Making "Outta My Head" in about 48 hours...
I met Tommy and The High Pilots a few years ago, when I shot some promotional stills for them in Venice, Ca. I'd previously met Matt Palermo (the High Pilots drummer) when I shot promotional stills for Ludo, whom Matt was playing with at the time. Great guys all around, and we had fun shooting down on the beach and Venice boardwalk.
After two years working on new material, I got a call from the head of their label, Tim Convy, about shooting some promotional stills for the new record. During the shoot, we talked casually about shooting a video, but nothing concrete. A few weeks later, I got another call from Tim asking whether a) I'd be interested in shooting a video for THP and b) if we could pull it off in less than a week! It took us a couple of days to agree on both song and treatment, and by that time we literally had about 48 hours before they left on tour. STRESS.

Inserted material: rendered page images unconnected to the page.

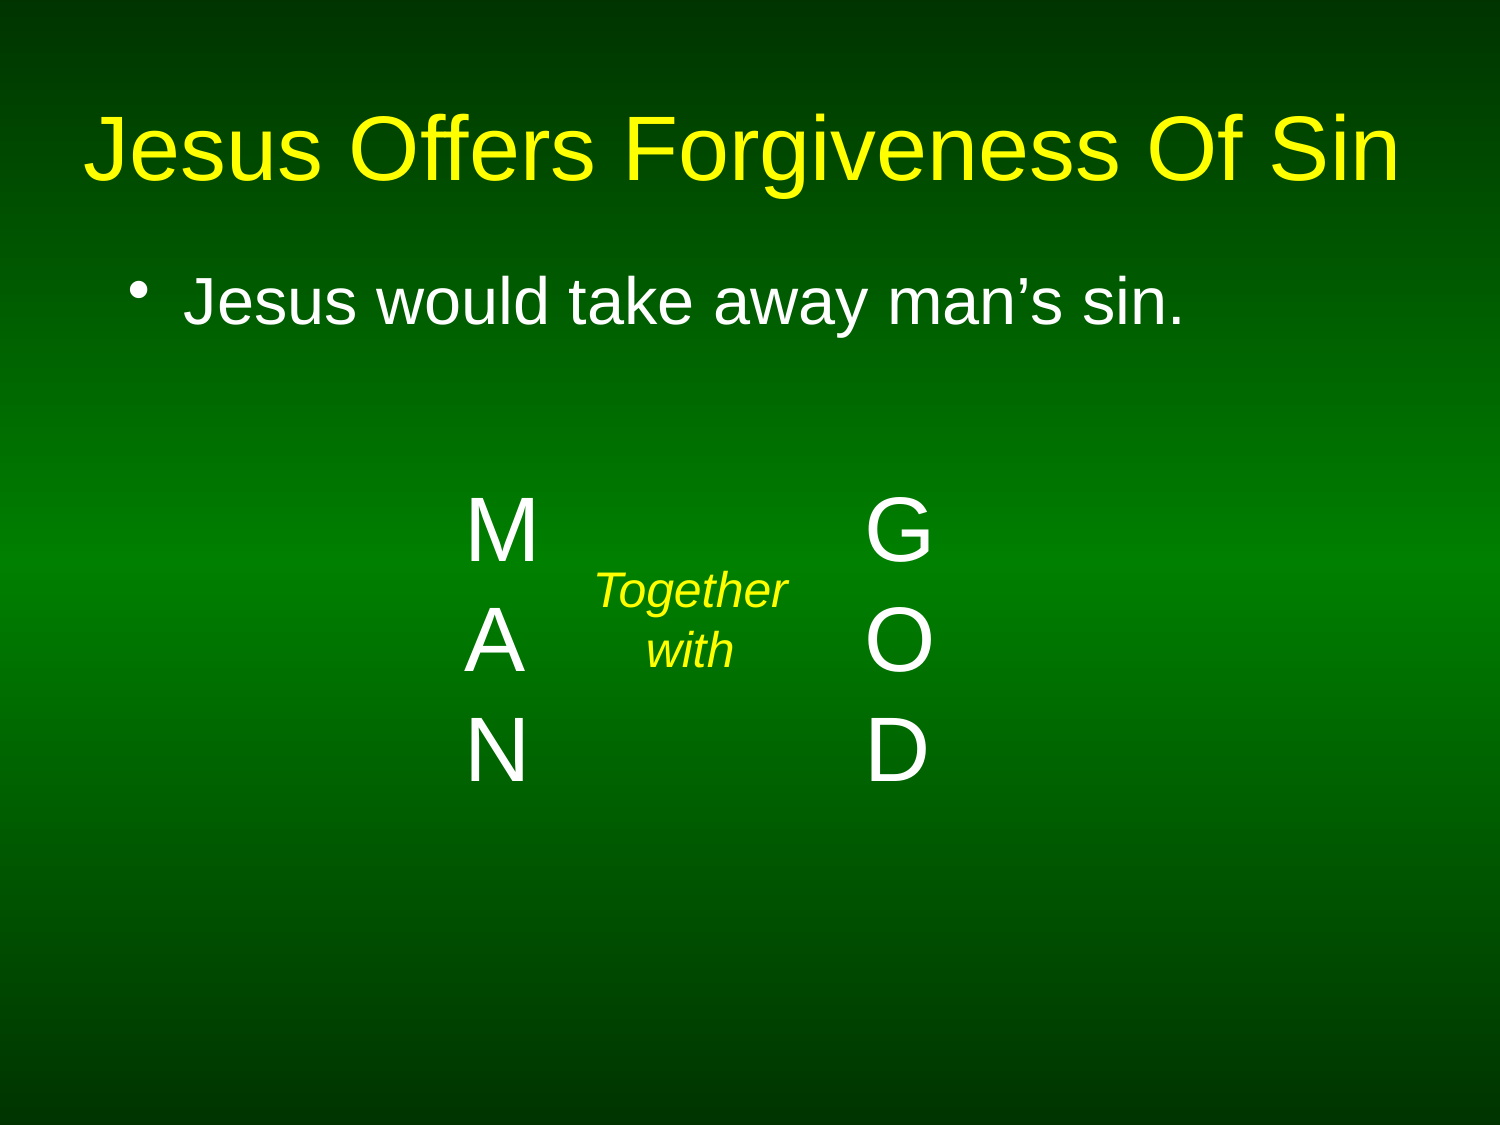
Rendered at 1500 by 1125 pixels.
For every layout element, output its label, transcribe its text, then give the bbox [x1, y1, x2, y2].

text_box G O D [849, 462, 972, 808]
title Jesus Offers Forgiveness Of Sin [50, 50, 1438, 238]
list Jesus would take away man’s sin. [112, 249, 1450, 338]
text_box M A N [450, 462, 572, 808]
text_box Together with [577, 549, 803, 685]
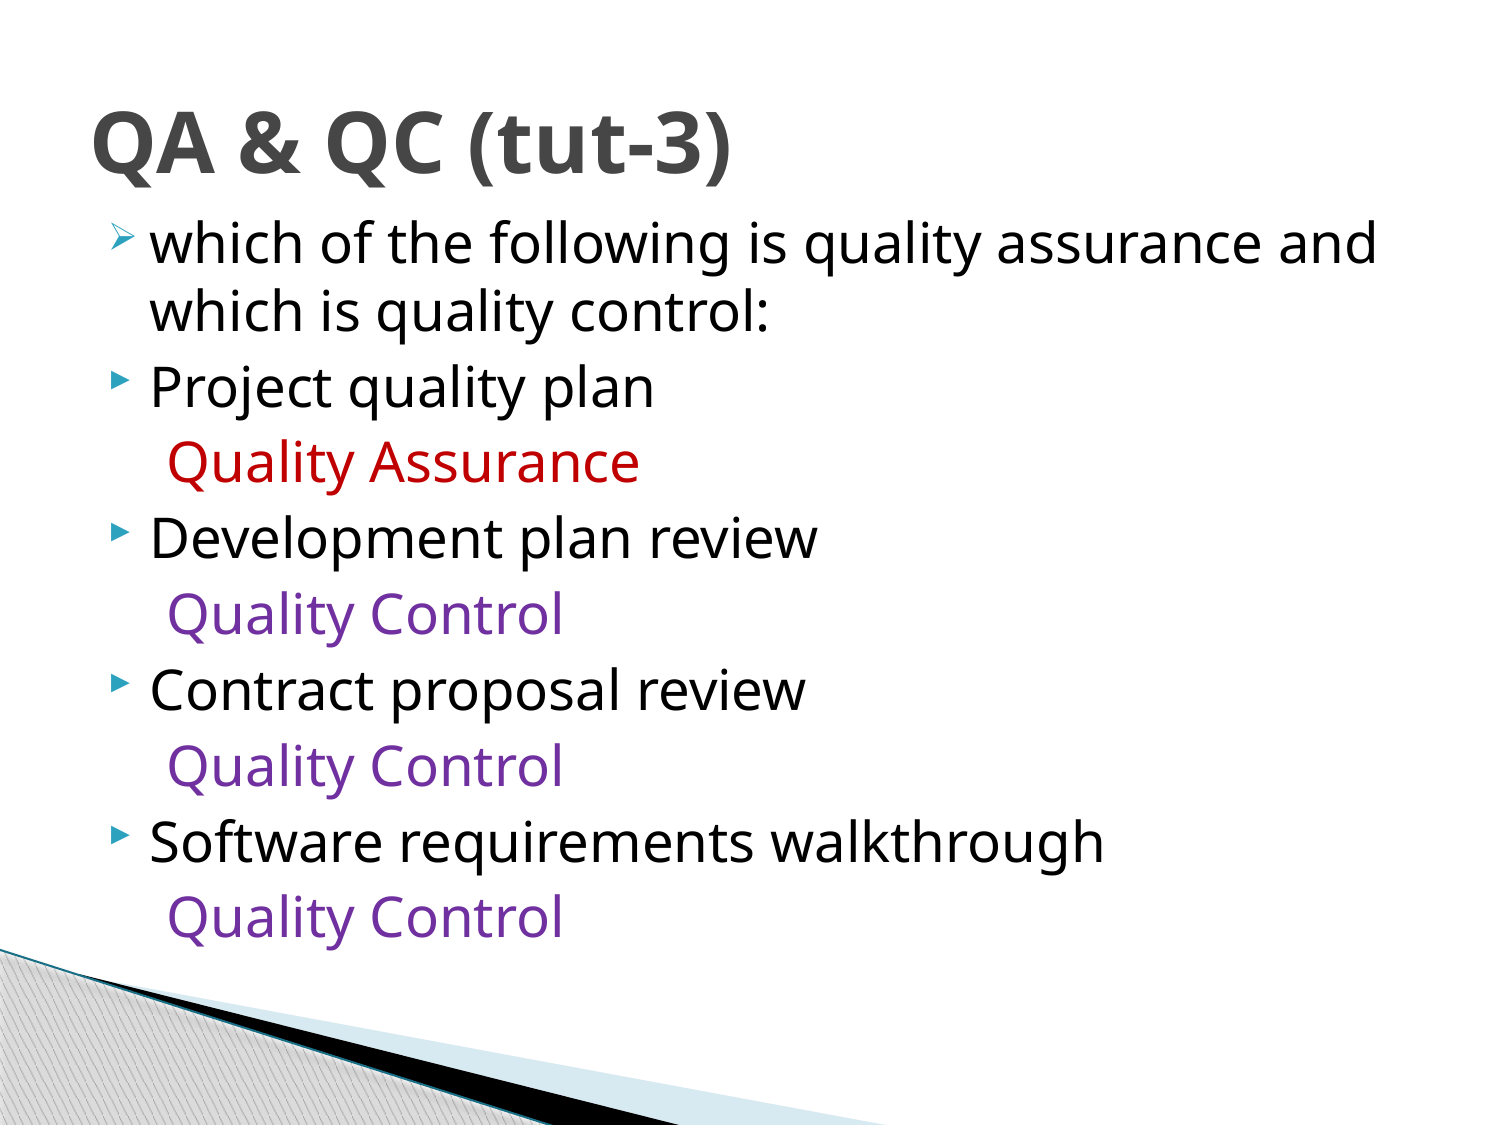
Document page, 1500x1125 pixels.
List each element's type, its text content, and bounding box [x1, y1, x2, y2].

list which of the following is quality assurance and which is quality control: Project quality plan Quality Assurance Development plan review Quality Control Contract proposal review Quality Control Software requirements walkthrough Quality Control [74, 199, 1463, 983]
title QA & QC (tut-3) [75, 45, 1425, 233]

The concept we agreed on was to shoot an improvised video, where a number of professional dancers would dance and interact with the band, dancing harder / crazier / happier as the song progressed -- essentially getting "Outta Their Heads..." Due to the hyper compressed shoot schedule, we had little time to rehearse, so I purposefully cast professional dancers who had no trouble interpreting my impromptu body movement direction. Thankfully, L.A. is chock full of amazing dancers, so the casting call got results fast. Alana Shea (my co-producer) and I worked around the clock to get the right cast of dancers, a shooting location, supplies and gear.
As with all young bands on the rise these days, budget is always anemic at best. I knew I'd need substantial video coverage to ensure I had enough material to work with in the edit once the band left on tour. My solution was to shoot 5 cameras simultaenously: two 7D's and three GoPro Hero III's. I mounted the 7D's side by side, so I could operate both at the same time, as I planned on using a handful of dolly moves to add some kinetic energy to the final edit. Generally, my approach worked well.

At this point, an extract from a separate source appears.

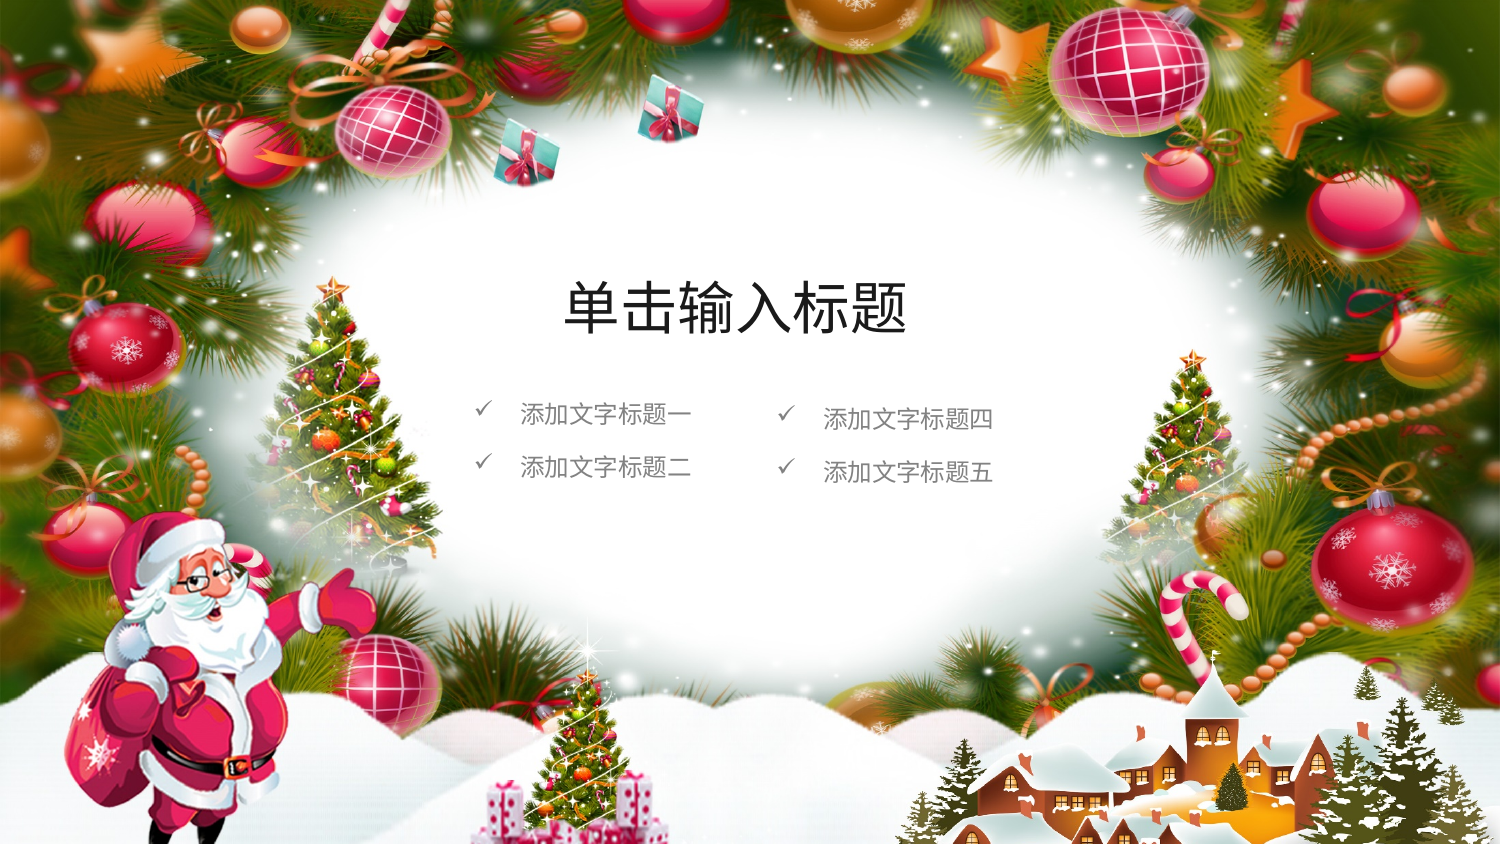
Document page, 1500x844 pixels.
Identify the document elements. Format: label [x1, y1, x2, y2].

The edit was pretty complicated, but by my own doing. I ended up with about 40 shots/takes to choose from for each measure of the song. I realized really quickly that there was no easy way to review each of the 40 shots from measure to measure, so I went another route. I created a rough cut of the video using only footage a single camera at a time. That forced me to choose only the best moments captured from each camera, resulting in about 5 distinct videos. Then I competed those 5 videos against each other, until I had a rough comprised of the best shots that had made their way to into the edit. From there, I spent another week combing through footage looking for shots I might missed, experimenting with cutaways of dancers, etc.

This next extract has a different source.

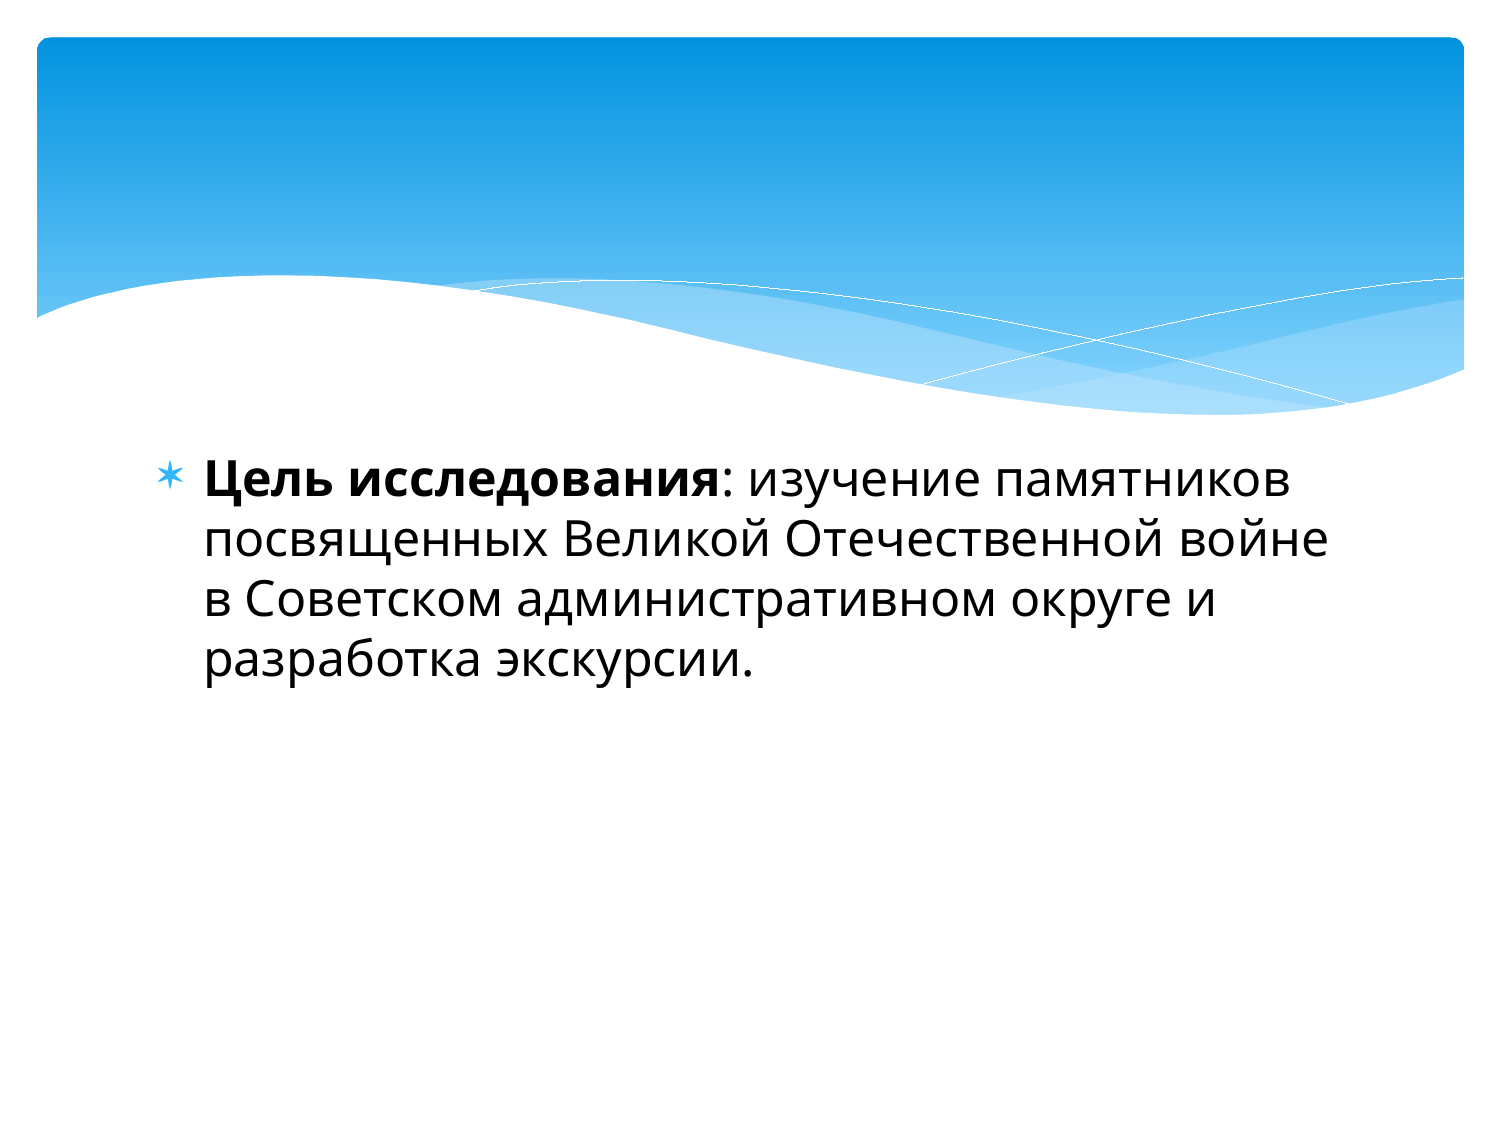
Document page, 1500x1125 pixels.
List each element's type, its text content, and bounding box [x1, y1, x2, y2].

list Цель исследования: изучение памятников посвященных Великой Отечественной войне в Советском административном округе и разработка экскурсии. [143, 438, 1359, 1005]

In the end I scrapped all the GoPro footage. Outdoors, the quality is pretty amazing. Indoors though, the quality quickly falls away if the lighting isn't blasting the subjects. Unfortunate, because I had some fun angles.
I also decided that I wanted to really accentuate the difference between Tommy's dancing in the intro, and motionless dancers behind him. These takes were improvised, and in retrospect I would have shot them differently to get a better result. No matter how hard the dancers tried to stand still, there was always someone swaying, blinking, coughing, etc. that ruined the vibe I wanted. My solution was to take a single frame of video to use as a plate, minimized Tommy as much as possible in it, then Roto'd another version of the same video clip, where only Tommy dancing was left. The results resulted in the background being more frozen while Tommy dances in the foreground.
I'm pleased with the final result. I think it does the band justice and represents them well. Live, Tommy is a total entertainer and the band is sharp as a tack. They're getting some quick press and attention, and I hope they get the success the absolutely deserve!